Frankie Dettori, les derniers tours de pistes d'une légende en Amérique du Sud

12/12/2025 - Actualités
Après avoir illuminé les hippodromes du monde entier, Frankie Dettori s’offre une dernière cavalcade sur le sol sud-américain. Une tournée d’adieu qui débute samedi en Argentine avant de se poursuivre en Uruguay, au Chili et au Brésil.

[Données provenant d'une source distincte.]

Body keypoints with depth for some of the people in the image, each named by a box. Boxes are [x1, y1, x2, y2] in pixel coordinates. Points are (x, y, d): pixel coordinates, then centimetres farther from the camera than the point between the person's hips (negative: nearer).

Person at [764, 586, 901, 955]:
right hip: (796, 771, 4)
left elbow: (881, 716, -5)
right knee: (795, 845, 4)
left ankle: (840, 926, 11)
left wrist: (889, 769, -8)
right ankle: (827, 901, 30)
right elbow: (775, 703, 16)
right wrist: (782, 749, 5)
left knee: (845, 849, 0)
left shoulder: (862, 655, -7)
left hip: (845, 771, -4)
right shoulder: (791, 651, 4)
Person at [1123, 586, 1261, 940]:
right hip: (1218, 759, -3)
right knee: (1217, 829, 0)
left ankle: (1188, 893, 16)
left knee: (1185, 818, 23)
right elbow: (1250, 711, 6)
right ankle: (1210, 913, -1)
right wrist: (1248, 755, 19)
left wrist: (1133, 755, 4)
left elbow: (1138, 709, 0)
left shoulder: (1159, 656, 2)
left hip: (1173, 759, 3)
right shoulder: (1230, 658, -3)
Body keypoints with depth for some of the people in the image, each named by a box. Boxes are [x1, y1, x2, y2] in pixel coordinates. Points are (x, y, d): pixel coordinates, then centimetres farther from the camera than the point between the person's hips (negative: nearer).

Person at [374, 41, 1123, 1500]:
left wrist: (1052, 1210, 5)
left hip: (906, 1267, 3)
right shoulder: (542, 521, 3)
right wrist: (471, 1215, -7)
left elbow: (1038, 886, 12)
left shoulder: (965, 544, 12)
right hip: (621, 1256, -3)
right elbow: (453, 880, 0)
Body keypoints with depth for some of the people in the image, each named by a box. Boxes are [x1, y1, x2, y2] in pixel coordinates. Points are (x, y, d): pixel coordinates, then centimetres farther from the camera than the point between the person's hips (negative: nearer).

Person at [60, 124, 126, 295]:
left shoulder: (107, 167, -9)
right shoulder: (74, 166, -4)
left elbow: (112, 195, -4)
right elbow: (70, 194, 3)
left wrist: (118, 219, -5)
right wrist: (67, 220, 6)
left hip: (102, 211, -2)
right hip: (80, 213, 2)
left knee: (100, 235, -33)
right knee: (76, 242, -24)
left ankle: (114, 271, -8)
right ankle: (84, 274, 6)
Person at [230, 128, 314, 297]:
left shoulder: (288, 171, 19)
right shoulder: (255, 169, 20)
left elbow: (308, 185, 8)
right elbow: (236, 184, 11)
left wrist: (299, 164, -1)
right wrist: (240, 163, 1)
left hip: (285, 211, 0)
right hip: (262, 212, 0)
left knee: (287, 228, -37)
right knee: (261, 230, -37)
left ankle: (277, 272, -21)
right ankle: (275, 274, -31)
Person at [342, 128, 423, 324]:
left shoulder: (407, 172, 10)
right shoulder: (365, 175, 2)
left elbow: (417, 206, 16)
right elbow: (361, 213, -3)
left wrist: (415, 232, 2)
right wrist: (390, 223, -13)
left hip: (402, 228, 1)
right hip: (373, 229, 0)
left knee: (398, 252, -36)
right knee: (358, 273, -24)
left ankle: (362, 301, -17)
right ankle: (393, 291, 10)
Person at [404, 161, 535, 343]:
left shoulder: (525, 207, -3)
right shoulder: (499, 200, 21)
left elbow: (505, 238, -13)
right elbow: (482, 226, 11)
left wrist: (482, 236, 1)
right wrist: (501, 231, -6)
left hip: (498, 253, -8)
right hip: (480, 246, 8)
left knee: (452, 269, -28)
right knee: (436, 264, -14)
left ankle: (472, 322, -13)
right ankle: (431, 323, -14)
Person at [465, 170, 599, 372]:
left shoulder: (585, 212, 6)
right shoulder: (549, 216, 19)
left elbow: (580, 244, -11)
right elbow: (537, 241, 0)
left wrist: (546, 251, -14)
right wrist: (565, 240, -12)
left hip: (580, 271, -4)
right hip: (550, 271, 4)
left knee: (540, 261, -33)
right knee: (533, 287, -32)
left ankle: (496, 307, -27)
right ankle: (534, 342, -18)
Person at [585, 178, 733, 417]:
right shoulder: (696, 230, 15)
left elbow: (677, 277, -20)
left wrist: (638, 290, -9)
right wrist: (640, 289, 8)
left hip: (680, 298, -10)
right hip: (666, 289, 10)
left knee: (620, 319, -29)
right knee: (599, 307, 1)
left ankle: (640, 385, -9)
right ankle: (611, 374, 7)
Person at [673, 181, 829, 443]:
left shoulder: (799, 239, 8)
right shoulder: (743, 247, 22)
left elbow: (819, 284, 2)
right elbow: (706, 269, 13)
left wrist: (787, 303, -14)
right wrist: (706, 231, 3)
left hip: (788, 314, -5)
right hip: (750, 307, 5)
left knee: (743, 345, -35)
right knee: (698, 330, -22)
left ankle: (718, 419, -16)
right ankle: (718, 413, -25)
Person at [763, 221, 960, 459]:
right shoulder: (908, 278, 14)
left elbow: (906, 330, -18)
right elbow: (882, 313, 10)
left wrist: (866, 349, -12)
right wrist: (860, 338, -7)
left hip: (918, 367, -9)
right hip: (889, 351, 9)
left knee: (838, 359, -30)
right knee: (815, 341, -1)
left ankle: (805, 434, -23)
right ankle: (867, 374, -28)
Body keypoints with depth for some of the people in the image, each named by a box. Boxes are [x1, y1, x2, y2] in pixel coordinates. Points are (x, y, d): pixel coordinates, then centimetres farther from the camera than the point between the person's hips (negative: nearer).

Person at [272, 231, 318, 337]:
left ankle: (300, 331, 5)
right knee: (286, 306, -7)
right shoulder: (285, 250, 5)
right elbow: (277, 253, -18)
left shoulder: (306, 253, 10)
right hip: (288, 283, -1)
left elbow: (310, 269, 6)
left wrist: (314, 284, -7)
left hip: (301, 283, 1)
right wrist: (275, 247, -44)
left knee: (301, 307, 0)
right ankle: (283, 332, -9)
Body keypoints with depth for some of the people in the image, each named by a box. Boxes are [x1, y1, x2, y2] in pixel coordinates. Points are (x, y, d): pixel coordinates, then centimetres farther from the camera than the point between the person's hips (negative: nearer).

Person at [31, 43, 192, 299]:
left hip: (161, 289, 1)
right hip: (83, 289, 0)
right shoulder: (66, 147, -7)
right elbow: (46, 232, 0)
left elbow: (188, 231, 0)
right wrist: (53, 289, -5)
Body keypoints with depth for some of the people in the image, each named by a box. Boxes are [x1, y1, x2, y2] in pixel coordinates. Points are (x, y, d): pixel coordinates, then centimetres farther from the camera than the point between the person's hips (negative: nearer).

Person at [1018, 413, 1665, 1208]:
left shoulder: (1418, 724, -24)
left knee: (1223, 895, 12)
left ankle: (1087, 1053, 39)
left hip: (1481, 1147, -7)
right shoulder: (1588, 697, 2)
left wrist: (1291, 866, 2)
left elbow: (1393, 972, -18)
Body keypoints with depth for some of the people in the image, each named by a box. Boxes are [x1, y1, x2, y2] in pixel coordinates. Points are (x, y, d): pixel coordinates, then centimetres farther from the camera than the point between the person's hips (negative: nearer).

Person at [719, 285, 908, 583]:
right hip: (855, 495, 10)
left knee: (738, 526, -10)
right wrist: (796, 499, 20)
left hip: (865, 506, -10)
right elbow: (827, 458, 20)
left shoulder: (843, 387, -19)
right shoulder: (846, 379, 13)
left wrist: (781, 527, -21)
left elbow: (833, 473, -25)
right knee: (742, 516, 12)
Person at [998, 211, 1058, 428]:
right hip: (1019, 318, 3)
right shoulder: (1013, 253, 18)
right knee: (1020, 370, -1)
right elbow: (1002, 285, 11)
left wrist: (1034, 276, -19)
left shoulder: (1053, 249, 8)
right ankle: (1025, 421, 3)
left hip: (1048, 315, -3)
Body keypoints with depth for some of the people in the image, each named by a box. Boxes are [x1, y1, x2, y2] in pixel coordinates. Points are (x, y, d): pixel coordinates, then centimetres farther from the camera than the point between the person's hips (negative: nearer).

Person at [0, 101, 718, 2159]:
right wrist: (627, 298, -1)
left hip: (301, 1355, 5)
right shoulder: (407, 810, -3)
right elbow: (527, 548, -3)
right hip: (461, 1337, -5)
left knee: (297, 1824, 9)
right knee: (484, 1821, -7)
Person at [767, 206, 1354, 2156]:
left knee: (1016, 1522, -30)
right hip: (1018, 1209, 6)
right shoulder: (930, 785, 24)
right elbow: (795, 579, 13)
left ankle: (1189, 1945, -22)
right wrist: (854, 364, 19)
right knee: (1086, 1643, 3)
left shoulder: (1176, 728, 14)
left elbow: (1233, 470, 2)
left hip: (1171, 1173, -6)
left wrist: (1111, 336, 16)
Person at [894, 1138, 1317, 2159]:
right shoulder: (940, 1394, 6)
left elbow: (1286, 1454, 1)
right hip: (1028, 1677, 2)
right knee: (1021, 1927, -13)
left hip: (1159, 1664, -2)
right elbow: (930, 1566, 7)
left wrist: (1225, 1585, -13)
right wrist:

     A 55 ans, Dettori prépare sa retraite


À 55 ans, Frankie Dettori aborde la dernière ligne droite d’une carrière qui aura redéfini l’image du jockey moderne. Après avoir régné sur l’Europe, l’Italien a effectué une pige aux États-Unis et a décidé d’écrire la dernière page de son aventure en Amérique du Sud. Ce baroud d’honneur commence ce samedi sur les terres les plus vibrantes du turf sud-américain : l’Argentine. L’hippodrome de San Isidro et le Gran Premio Carlos Pellegrini (Gr.1), véritable monument local, lui offrent un théâtre parfaitement adapté pour lancer son ultime tournée. L’accueil sera assurément à la hauteur de la popularité mondiale du jockey. Les locaux ont déjà vu Dettori monter à Palermo en 2008, mais auront cette fois le privilège de le voir au crépuscule de sa carrière.
 
 
  Les tribunes de l'hippodrome de San Isidro devraient être pleines à craquer samedi
 
 
Après Buenos Aires, direction Montevideo pour le Gran Premio José Pedro Ramírez, rendez-vous majeur de l’Uruguay, disputé chaque 6 janvier. Là encore, Dettori se glisse dans une culture différente, marquée par un mélange de tradition et de ferveur populaire. L’itinéraire initial devait s’achever au Chili, lors du Derby de Valparaíso, mais la route finale a été réorientée vers le Brésil pour une conclusion plus grandiose encore. C’est à Rio de Janeiro, au pied du Christ Rédempteur, sur l’hippodrome mythique de Gávea, que Dettori tirera sa dernière révérence sud-américaine.
 
 
   Le Christ Rédempteur surplombre l'hippodrome brésilien de Gavea
 
 
Le décor y est unique : une piste située entre mer, jungle urbaine et montagnes, héritière d’une longue tradition hippique brésilienne. C’est un lieu où l’on vient autant pour l’atmosphère que pour la compétition, et il semble presque écrit que Dettori y boucle sa tournée. Le Brésil apporte à cette fin de parcours une dimension presque cinématographique, où cet artiste à la carrière exceptionnelle prendra congé dans un cadre spectaculaire, entouré d’un public qui n’a peut-être jamais vibré pour ses victoires européennes, mais qui reconnaît instinctivement la présence d’un crack. Cette tournée d’adieu, Frankie Dettori l’a finalement faite à son image : populaire, sans frontières et pleine de panache.